Are they the same thing?

So given an example, I could work out by change of coordinates, but how can I apply Change of Variable to replace this process?

Change of Variable in $\mathbb{R^k}$. Assume that $f: V \to U$ is a diffeomorphism of open sets in $\mathbb{R^k}$ and $a$ is an integrable function on $U$. Then $$\int_U a dx_1 \cdots dx_k = \int_V (a \circ f) |\det(df)|dy_1 \cdots dy_k.$$

So I will do $$\int_\Omega 1 dx \wedge dy,$$ where $\Omega$ is a two-manifold with boundary. And consider change of variable function $f(x,y) = (r \cos \theta, r \sin \theta).$ So $$dx = \cos \theta dr - r \sin \theta d \theta, dy = \sin \theta dr + r \cos \theta d\theta$$

Hence, $$\int_\Omega r dx \wedge dy = \int_\Omega 1 (\cos \theta dr - r \sin \theta d \theta) \wedge (\sin \theta dr + r \cos \theta d\theta) = \int_\Omega r dr \wedge d \theta.$$

I see the result of computation $r$ is $|\det(df)|$ in the formula. However, I don't really see where the composition $a \circ f$ happens. Should I see the process that bringing $dx \wedge dy$ to $dr \wedge d \theta$ as a result of the composition?

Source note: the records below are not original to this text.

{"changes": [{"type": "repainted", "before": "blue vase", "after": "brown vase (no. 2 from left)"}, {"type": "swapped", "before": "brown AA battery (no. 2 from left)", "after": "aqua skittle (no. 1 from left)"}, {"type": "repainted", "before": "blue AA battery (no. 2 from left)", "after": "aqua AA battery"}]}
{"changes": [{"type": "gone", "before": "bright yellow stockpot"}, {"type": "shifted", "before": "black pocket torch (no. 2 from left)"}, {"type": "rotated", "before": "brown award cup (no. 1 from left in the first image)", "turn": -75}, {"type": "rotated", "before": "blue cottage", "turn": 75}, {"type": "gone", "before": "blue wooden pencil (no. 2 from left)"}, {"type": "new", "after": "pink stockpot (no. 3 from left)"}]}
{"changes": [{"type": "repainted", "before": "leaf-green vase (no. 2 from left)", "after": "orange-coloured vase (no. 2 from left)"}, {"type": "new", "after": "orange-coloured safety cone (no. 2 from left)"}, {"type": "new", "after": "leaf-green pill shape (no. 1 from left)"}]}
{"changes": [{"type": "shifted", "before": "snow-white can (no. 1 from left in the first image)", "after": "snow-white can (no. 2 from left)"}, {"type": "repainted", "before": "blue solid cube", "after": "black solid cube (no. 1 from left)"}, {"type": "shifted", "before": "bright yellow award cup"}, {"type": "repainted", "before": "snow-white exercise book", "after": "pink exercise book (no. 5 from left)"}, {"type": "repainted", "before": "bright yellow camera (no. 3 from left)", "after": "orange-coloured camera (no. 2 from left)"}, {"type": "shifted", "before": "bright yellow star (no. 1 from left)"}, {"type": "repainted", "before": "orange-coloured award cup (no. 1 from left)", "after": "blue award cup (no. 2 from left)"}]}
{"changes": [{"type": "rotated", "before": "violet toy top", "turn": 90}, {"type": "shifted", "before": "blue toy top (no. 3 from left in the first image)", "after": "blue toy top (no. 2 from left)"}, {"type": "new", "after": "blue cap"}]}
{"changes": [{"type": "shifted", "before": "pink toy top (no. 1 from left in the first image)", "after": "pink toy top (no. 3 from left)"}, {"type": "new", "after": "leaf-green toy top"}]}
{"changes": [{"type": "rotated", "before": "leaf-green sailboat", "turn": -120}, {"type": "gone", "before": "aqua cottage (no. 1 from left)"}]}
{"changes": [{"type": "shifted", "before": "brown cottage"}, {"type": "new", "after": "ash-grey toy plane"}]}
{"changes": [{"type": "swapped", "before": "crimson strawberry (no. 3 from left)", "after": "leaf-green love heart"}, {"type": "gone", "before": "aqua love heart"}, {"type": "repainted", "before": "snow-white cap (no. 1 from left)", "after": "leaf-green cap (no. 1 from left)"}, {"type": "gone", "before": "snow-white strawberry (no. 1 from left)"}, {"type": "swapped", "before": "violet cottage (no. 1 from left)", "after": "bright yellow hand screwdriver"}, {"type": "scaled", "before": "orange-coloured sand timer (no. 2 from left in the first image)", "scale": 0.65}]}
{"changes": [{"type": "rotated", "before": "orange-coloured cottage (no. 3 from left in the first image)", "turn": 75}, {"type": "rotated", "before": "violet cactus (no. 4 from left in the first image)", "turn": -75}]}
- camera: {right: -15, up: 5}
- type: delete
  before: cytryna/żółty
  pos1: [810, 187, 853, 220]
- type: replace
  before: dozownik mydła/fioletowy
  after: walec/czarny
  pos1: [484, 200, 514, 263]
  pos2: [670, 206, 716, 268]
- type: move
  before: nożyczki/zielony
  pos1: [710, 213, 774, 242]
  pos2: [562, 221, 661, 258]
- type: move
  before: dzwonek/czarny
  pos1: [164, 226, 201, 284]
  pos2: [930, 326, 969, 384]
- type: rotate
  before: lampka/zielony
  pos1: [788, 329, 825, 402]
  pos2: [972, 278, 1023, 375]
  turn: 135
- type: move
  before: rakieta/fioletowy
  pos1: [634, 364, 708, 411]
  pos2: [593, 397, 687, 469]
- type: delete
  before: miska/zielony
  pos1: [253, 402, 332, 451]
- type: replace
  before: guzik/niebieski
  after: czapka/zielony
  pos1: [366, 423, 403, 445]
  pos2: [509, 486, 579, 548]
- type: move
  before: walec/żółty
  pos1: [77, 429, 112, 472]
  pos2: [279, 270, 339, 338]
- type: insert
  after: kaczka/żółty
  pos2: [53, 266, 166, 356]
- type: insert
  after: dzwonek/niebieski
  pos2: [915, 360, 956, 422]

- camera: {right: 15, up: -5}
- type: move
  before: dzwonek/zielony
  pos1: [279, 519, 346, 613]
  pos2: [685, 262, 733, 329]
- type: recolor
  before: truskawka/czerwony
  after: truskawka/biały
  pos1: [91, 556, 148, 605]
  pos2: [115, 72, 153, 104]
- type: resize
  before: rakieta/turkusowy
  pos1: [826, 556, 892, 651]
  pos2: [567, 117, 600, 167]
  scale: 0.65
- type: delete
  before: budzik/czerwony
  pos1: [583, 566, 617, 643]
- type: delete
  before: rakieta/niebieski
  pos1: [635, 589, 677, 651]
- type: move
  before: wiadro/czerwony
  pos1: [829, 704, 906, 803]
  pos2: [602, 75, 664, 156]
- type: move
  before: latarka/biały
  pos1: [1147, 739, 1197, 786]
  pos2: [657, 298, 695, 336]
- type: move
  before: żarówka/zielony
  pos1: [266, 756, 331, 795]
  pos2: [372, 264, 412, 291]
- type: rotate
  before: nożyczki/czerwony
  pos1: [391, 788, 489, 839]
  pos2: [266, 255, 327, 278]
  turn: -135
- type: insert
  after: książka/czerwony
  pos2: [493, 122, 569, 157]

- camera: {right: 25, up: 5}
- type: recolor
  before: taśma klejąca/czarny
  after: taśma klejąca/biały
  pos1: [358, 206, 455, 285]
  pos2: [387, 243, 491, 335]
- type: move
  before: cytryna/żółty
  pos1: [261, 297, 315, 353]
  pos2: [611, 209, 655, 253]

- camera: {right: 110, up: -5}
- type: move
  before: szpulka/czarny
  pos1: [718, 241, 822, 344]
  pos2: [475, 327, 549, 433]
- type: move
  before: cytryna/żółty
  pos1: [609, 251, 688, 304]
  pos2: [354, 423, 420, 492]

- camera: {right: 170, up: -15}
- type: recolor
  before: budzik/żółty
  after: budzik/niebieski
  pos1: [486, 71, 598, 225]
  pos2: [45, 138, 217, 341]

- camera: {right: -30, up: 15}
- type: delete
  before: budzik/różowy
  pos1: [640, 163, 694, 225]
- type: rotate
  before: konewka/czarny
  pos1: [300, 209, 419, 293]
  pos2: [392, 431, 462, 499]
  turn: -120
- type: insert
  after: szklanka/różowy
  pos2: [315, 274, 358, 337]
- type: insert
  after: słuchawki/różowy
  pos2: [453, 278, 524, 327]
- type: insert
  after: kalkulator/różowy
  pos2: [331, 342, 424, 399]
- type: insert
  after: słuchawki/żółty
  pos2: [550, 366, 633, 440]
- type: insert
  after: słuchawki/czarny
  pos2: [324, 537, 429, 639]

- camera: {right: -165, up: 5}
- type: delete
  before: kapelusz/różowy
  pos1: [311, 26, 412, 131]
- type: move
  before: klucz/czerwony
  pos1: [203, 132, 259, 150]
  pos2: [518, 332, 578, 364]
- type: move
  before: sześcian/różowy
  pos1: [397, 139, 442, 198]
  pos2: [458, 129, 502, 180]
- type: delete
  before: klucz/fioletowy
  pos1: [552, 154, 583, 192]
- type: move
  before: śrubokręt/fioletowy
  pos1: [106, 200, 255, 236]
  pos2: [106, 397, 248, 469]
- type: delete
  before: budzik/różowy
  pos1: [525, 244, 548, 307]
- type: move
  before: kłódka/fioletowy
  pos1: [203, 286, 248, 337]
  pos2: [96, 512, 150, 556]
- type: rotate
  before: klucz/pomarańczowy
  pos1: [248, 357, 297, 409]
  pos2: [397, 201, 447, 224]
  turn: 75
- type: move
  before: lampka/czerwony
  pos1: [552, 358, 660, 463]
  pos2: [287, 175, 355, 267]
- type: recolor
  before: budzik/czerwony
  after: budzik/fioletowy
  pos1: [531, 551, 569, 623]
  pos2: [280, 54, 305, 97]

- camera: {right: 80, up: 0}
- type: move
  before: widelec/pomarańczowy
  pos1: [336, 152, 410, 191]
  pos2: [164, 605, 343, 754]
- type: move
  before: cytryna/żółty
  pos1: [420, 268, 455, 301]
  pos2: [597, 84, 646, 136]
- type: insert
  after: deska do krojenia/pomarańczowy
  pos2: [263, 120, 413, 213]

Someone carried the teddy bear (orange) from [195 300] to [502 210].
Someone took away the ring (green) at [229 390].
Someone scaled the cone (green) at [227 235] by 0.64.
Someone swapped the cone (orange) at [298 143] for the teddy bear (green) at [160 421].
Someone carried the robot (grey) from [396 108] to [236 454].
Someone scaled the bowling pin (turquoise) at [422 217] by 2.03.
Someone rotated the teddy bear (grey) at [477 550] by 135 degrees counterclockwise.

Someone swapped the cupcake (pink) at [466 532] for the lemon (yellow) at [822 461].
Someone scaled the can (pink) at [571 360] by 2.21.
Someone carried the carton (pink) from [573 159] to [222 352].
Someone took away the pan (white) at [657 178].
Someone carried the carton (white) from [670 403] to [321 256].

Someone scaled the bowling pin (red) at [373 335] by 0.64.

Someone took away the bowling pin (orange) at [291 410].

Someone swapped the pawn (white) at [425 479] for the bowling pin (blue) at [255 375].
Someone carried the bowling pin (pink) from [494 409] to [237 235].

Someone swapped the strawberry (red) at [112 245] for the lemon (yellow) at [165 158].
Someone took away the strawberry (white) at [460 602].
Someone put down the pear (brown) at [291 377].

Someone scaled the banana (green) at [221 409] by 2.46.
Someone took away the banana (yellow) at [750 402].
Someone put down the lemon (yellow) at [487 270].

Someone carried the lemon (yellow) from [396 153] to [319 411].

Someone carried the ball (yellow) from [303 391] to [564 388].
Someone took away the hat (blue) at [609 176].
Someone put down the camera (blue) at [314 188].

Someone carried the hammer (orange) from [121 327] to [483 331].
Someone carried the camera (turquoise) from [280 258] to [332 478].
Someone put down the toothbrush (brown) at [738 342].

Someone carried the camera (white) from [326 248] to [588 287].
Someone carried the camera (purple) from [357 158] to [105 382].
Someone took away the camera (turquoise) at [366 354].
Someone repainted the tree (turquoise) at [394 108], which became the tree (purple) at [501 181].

  • As an aside, the theorem you called "change of variable" I would have called "change of coordinates", since you are actually changing the set of points in the plane you are integrating over -- e.g. converting the integral over a half-disc to an integral over a rectangle (where $(r,\theta)$ mean the usual orthogonal coordates). A change of variable, on the other hand, would keep the same domain of integration, but change the differential form; e.g. by substituting $dx \wedge dy = r dr \wedge d\theta$ (this time $(r,\theta)$ mean polar coordinates). Of course, they are eventually the same thing. – Hurkyl Aug 4 '13 at 23:54
  • That's exactly why I was asking if they are the same thing at the beginning! :):) @Hurkyl Best called "Change of differential form"! – Tumbleweed Aug 5 '13 at 0:34
  • @Jellybean the whole point of defining differential form in terms of pull-backs to euclidean space it that is done in such a way that the choice of coordinates does not change the answer. In other words, the integration is coordinate free. Of course, we use coordinates to actually calculate it, but the change of variables theorem paired with the structure of oriented manifolds allows us to expect an unambiguous outcome. – James S. Cook Aug 5 '13 at 1:29
  • So you mean, change of coordinate is not appropriate since it is coordinate free. But how about chance of differential forms! :-P – WishingFish Aug 5 '13 at 1:44

It is hard to see composition when you have chosen $a=1$ so yes $a \circ f = 1$, but perhaps we could learn more by tweaking your example a bit. Consider, $\alpha = a(x,y) dx \wedge dy $ and calculate: $$ \alpha = a(x,y) dx \wedge dy = a(x,y) r dr \wedge d\theta$$ Very well, then to express this in polar coordinates we should replace $x$ and $y$ with their polar equivalents: $$ \alpha = a(r\cos(\theta),r\sin(\theta)) r dr \wedge d\theta $$ Integration of a form is coordinate invariant, either of the expressions will yield the same value. The difference in the calculation is that for the $x,y$-expression the definition of the integral just says to drop the wedge and perform a double integral over $\Omega$ since $\Omega$ maps to itself under the cartesian coordinate map (the identity). Whereas the subset $\Omega$ maps to some other domain with respect to the polar chart. For an easy example, if $\Omega = \{ (x,y) \ | \ x^2+y^2 \leq 1 \text{ and } \ $y>0$ \} $ then the $\Omega_{polar} = [0,1] \times [0,\pi] \in \mathbb{R}^2_{r\theta}$. Hence, $$ \int_{\Omega} \alpha = \int_{0}^\pi \int_0^1 a(r\cos(\theta),r\sin(\theta)) r dr\, d\theta = \int_{\Omega} a(x,y) dx \, dy $$

All of this said, the main difference between a change of variable and a change of coordinates is that if we change coordinates the coefficient of a differential form may well change sign. For example, $\gamma(x,y) = dx \wedge dy$ if we just re-order to $(y,x)$ then $\gamma(y,x) = -dy \wedge dx$ hence $1 \mapsto -1$. In contrast, if we swap the order of integration, which could be viewed as a change of variable of a very simple type, then the integral is unaltered: $$ \int_{\Omega} dx \, dy = \int_{\Omega} dy \, dx $$ The integral above is not a two-form integration, it is an area integral. When we change variables, we don't care about disorienting the variables, there is no orientation here. For this reason, the change of variables theorem has the absolute value on the Jacobian determinant. In contrast, when we change coordinates on a differential form, the absolute value is not present. Moreover, integrals of forms are taken over oriented spaces.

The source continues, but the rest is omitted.